Advisors: Duelling reports raise red flag

Conflicting surveys about the income expectations of Canadians heading into retirement are raising advisor eyebrows as well as real concerns.

Advisors: Duelling reports raise red flag
While a new Sun Life study suggests a third of working Canadians fear that they’ll run out of money in retirement, another earlier report released the same week argues as many as 80 per cent think they're right on track. The discrepancy is a red flag, say advisors. 

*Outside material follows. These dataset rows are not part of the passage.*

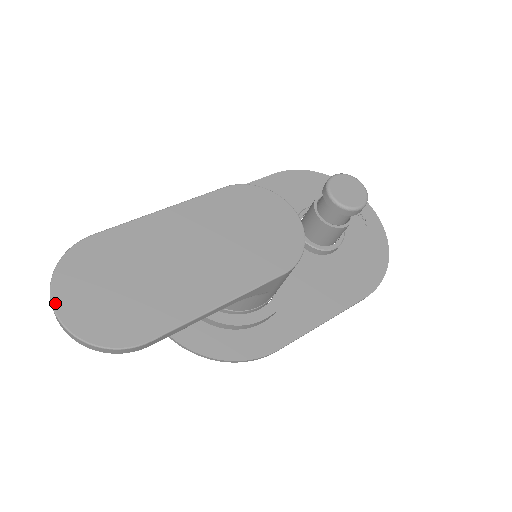
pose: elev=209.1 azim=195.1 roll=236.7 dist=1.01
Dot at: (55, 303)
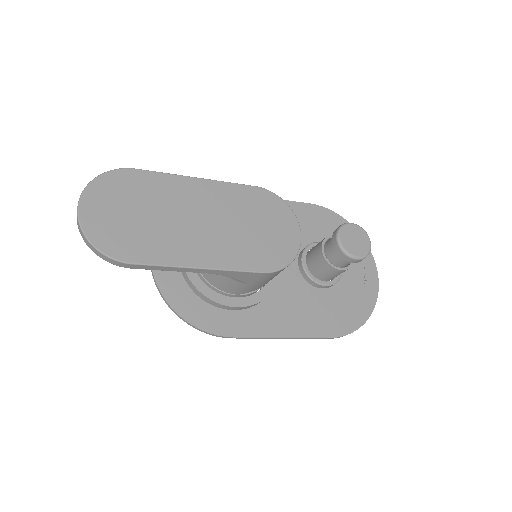
Dot at: (82, 201)
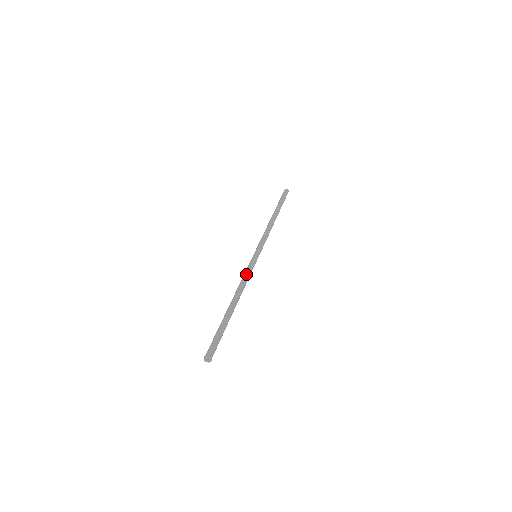
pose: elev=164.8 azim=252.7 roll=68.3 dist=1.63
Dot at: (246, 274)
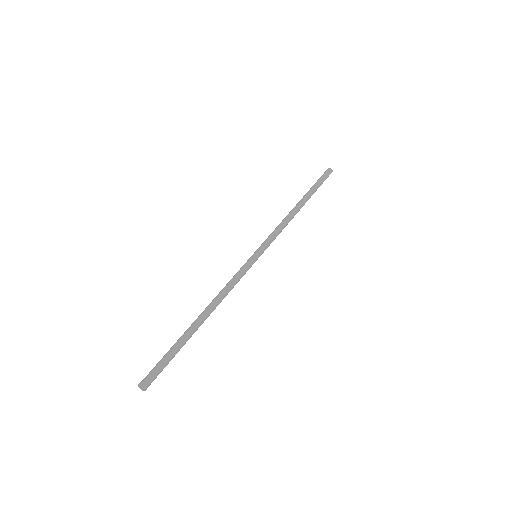
Dot at: (230, 280)
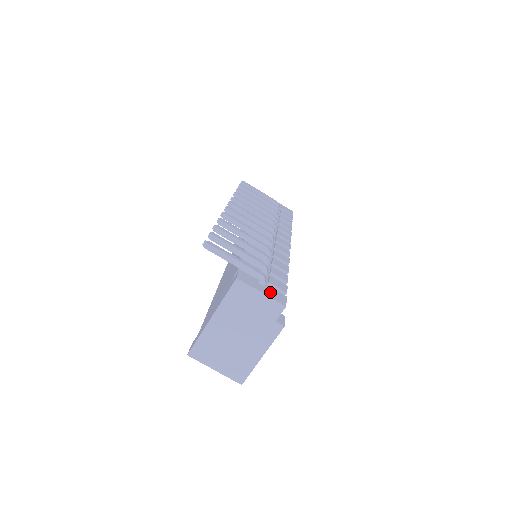
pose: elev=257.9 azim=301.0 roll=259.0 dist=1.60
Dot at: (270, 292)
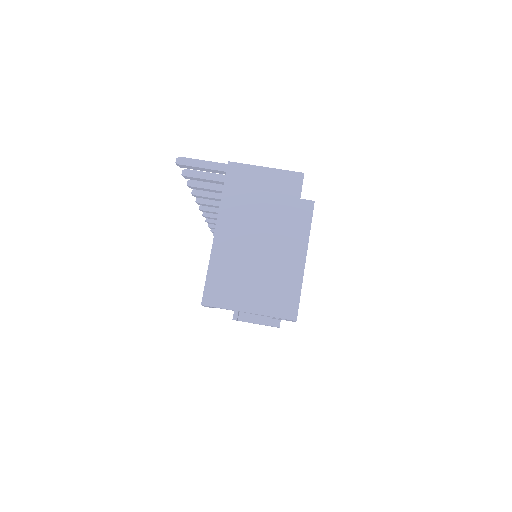
Dot at: occluded
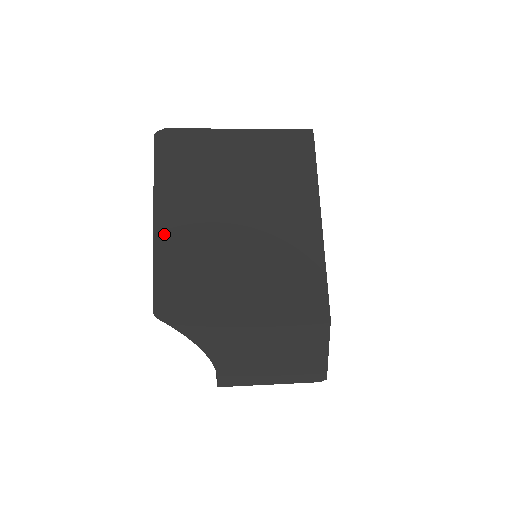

“The (earlier) report says, ‘A couple with two income earners and a constant combined income of $40,000 or less throughout their working life would be able to maintain their standard of living in retirement based solely on income from GIS, OAS and the CPP/OPP’," said Ken MacCoy, a financial planner and life insurance agent at Ritepartner Financial Services. “If one thinks they can enjoy retirement on CPP, OAS, GIS and no other savings, they are dreaming and need to pull their heads out of the sand.”
The survey tracked expectations from working Canadians over the last seven years and also found that just one in seven retirees fear the same risk.
"This really is a tale of two retirements," said Kevin Dougherty, President Sun Life Canada, in the report. "It is striking that in today's economic environment, they've developed a view of retirement that previous generations of workers would not recognize."
The survey comes just days after McKinsey and Company, a consultancy, released a study of their own, citing that four in five Canadians, or 83 per cent, believe that they’re financially on track for retirement.
With conflicting opinions on recent surveys about Canadians’ readiness for retirement, WP reached to an experienced advisor to set the record straight.
“Surveys results can vary greatly and most are based on demographics but not all are often taken into account,” said Ken MacCoy, a financial planner and life insurance agent at Ritepartner Financial Services.
MacCoy took umbrage with the McKinsey report, which analyzed 9,000 households with working Canadians and 3,000 households with retired individuals, saying it was misleading and left out a number of key factors to consider: household debt, retiring with debt, inflation, health issues and the “sandwich generation” to name a few.
Back in the day, you could stay at one job for years and have your house paid off in no time; these days, people don’t have the job-staying power they once did with many switching jobs more frequently.
What’s more, fewer employers are offering pension plans, which is one of the main reasons that Premier Kathleen Wynne is pushing for the Ontario Pension plan.
A recent study from CAPs research report from Benefits Canada, which was sponsored by the three largest pensions providers in Canada, cited as much as 54 per cent of Canadians believe that their employer should be responsible to ensure that the investment choices they make in the employee retirement plan are the best choice for them.
In addition, when asked who should assist them in making decisions, only 48 per cent of Canadians polled mentioned they’d use a financial advisor while 15 per cent said they’d handle their own finances.
With household debt, rising health care costs and real estate, especially, not a factor in the McKinsey report, his opinion falls more in life with the Sun Life survey.
“People often consolidate their debt to reduce their monthly payments, but ultimately pay more,” said MacCoy. “Most Canadians NOT consider a mortgage or car loan debt, yet are retiring owing on both.”
“If you don't have a Health Plan, the cost of drugs is expensive.  For example, I know of an individual to whom I recommended an individual Health Plan to replace his Group Plan on retirement. He procrastinated and missed the deadline. He now pays over $500 a month for drugs for himself & his wife.”

Just one of the realities for which Canadians will ultimately need an advisor to sort out, he added. Line up advisors, Canadians need you!